* Vorliegender Auszug:
Glücklicherweise ist es sowohl technisch möglich als auch wirtschaftlich sinnvoll, bis Mitte des Jahrhunderts fast das gesamte CO2 aus der Eisen- und Stahlerzeugung zu eliminieren. Um dieses Ziel zu erreichen, ist jedoch ein gezielter politischer Vorstoß erforderlich.
Es ist entscheidend, zunächst die Hauptquelle der Emissionen zu ermitteln. Über 80% stammen aus dem ersten Schritt: dem Abbau von Eisenerz, das größtenteils aus Eisen und Sauerstoff besteht, und der chemischen Abtrennung des Sauerstoffs. Die wichtigste Zutat für diese „Reduktion“ ist Kohle, die natürlich große Mengen an CO2 erzeugt. An diesem Punkt wird die Umwandlung von Eisen in Stahl zu einem vergleichsweise emissionsarmen Prozess.
Eine Möglichkeit, die Emissionen der Industrie zu senken, besteht also darin, diesen ersten Schritt ganz zu vermeiden, indem mehr Eisen- und Stahlerzeugnisse recycelt werden, als dies derzeit der Fall ist. Zwar schwankt die Recyclingquote von Eisen und Stahl in den Vereinigten Staaten zwischen 80-90% und liegt weltweit bei über 80%, aber Stahl ist zu 100% recycelbar. Um ihn vollständig zu recyceln, müssen Konstrukteure dazu angehalten werden, Produkte zu entwickeln, die sich leichter zerlegen lassen, um Kupferleitungen und andere Verunreinigungen leichter entfernen zu können.
Ein weiterer wichtiger Faktor ist grundsätzliche Materialeffizienz, also von vornherein weniger Stahl einzusetzen. Architekten und Bauingenieure können die Verwendung von Stahl in ihren Entwürfen minimieren. An dieser Stelle sind Regierungen als die größten Käufer von Infrastrukturen gefordert, aber auch die Architektur- und Ingenieursberufe sowie die Automobilhersteller.
Stahl könnte zum Aushängeschild für Kreislaufwirtschaft werden, aber nur, wenn Regierungen Maßnahmen einführen, die auf jeden Schritt in der Stahllieferkette abzielen. Sowohl das Recycling als auch die effiziente Materialnutzung sind mit zusätzlichem physischen, logistischen und unternehmerischen Aufwand verbunden, was bedeutet, dass die Industrie sie nicht automatisch einführen wird, selbst wenn beides letztlich die Kosten senkt. Das heißt, dass die Bauordnung und die Vorschriften für den Fahrzeugbau verbessert werden müssen (unter Berücksichtigung größerer Trade-offs beim Einsatz anderer Materialien wie Glas, Zement und Metallen wie Aluminium) und dass die Stahlverbraucher verpflichtet werden müssen, den gesamten Schrott zu recyceln.

* Extrahierte Datensätze:
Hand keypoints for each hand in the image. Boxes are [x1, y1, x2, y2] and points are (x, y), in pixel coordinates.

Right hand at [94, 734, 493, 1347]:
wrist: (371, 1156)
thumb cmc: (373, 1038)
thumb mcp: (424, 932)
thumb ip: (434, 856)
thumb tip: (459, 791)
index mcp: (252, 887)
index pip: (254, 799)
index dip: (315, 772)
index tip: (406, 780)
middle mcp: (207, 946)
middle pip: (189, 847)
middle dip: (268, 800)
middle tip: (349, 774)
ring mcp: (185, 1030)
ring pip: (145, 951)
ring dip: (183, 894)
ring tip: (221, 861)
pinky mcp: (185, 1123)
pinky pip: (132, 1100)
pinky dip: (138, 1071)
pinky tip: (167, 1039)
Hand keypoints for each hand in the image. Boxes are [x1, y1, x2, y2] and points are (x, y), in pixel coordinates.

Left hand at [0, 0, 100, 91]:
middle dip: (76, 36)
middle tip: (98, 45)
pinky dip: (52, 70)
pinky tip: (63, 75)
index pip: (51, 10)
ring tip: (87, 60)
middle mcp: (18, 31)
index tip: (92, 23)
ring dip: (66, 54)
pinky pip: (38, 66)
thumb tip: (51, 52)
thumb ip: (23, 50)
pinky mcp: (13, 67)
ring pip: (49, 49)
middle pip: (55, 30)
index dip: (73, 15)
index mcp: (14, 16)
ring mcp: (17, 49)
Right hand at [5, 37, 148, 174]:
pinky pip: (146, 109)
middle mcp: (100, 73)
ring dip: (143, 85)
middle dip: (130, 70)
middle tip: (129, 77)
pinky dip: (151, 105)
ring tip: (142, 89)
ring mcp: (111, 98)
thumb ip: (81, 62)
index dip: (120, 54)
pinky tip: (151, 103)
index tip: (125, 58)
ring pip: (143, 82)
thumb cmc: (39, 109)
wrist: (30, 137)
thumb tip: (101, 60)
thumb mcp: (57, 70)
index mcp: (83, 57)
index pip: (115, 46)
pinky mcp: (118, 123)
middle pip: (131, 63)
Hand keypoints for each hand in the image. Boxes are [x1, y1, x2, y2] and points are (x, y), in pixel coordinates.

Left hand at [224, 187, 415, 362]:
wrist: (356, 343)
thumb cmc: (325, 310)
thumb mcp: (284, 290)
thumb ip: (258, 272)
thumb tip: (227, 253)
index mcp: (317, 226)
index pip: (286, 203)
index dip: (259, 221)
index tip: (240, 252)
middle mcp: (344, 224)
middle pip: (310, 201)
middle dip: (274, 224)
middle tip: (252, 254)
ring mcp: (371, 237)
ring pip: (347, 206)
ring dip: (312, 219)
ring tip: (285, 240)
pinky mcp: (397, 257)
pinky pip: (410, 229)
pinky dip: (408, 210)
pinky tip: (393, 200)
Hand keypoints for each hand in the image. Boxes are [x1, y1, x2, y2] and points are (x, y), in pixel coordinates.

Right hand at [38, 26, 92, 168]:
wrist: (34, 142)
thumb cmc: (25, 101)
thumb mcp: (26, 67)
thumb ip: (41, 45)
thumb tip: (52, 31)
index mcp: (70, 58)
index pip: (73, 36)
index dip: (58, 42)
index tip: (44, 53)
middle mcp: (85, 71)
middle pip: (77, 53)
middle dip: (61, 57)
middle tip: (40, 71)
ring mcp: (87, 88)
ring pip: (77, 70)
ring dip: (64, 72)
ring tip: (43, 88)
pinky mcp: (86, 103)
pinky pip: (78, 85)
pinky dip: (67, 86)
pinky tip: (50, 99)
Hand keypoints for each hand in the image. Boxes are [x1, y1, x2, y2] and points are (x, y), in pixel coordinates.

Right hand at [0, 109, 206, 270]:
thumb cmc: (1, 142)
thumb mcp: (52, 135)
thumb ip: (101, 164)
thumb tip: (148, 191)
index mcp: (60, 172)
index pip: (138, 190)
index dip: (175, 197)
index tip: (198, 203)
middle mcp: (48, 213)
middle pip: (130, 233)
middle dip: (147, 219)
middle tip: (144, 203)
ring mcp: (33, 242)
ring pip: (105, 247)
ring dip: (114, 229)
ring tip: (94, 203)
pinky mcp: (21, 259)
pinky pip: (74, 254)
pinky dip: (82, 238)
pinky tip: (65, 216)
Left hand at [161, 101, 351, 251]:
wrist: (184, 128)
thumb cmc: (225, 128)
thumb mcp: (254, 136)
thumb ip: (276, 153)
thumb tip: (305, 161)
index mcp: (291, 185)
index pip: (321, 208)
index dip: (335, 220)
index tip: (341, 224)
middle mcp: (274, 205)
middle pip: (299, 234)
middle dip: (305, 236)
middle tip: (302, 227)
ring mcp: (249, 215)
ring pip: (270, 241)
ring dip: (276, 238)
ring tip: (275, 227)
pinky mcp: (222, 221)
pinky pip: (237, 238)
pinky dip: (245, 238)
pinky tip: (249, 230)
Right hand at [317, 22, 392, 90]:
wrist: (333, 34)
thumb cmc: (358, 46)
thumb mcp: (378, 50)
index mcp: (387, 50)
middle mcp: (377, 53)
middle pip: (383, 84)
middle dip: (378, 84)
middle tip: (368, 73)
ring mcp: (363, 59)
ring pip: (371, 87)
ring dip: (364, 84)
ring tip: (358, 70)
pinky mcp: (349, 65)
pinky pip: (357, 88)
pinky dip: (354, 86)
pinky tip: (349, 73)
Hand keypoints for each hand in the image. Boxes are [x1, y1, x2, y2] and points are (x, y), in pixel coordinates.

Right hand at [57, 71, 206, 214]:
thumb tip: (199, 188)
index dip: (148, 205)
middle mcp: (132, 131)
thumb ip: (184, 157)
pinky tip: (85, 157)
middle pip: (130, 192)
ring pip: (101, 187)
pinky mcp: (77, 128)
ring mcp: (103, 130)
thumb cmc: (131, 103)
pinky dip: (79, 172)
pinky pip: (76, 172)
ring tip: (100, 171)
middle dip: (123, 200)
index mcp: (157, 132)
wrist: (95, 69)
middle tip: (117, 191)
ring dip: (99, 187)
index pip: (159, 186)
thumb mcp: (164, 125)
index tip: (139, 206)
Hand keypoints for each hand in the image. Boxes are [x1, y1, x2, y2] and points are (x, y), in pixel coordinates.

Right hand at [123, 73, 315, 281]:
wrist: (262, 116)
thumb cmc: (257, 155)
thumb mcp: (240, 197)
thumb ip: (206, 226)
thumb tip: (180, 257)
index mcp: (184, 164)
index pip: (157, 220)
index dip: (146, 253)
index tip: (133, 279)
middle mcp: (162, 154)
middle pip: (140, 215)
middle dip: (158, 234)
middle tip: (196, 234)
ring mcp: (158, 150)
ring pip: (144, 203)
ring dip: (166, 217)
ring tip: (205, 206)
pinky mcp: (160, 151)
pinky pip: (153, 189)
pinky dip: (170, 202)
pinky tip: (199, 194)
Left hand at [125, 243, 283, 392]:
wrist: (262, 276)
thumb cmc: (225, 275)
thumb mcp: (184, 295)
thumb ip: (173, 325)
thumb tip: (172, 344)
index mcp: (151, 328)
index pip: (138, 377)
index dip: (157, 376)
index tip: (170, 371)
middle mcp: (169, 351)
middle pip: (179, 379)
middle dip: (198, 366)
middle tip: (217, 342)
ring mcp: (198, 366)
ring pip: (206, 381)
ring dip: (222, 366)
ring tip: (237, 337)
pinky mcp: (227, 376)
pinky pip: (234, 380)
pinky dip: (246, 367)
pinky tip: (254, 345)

* Arbeitsauftrag 1:
Beantworten Sie anhand des Auszugs zur Stahlerzeugung:
(a) Welcher Anteil der Emissionen stammt aus dem ersten Schritt?
(b) Was ist laut Text die wichtigste Zutat für die „Reduktion“?
(c) Wen nennt der Text als die größten Käufer von Infrastrukturen?
* Arbeitsauftrag 2: Aktualisieren Sie den Auszug zur Stahlerzeugung: Geben Sie den Abschnitt zwischen „Stahl könnte zum“ und „Schrott zu recyceln.“, beides eingeschlossen, erneut wieder, wobei „Kreislaufwirtschaft“ durch „zirkuläre Wirtschaft“ ersetzt wird.
* Arbeitsauftrag 3: Wie lautet der Satz „Architekten und Bauingenieure können die Verwendung von Stahl in ihren Entwürfen minimieren.“ aus dem Auszug zur Stahlerzeugung auf Englisch?

* Musterlösung 1:
(a) Über 80%.
(b) Kohle.
(c) Regierungen.

* Musterlösung 2:
Stahl könnte zum Aushängeschild für zirkuläre Wirtschaft werden, aber nur, wenn Regierungen Maßnahmen einführen, die auf jeden Schritt in der Stahllieferkette abzielen. Sowohl das Recycling als auch die effiziente Materialnutzung sind mit zusätzlichem physischen, logistischen und unternehmerischen Aufwand verbunden, was bedeutet, dass die Industrie sie nicht automatisch einführen wird, selbst wenn beides letztlich die Kosten senkt. Das heißt, dass die Bauordnung und die Vorschriften für den Fahrzeugbau verbessert werden müssen (unter Berücksichtigung größerer Trade-offs beim Einsatz anderer Materialien wie Glas, Zement und Metallen wie Aluminium) und dass die Stahlverbraucher verpflichtet werden müssen, den gesamten Schrott zu recyceln.

* Musterlösung 3: Architects and structural engineers can minimize the use of steel in their designs.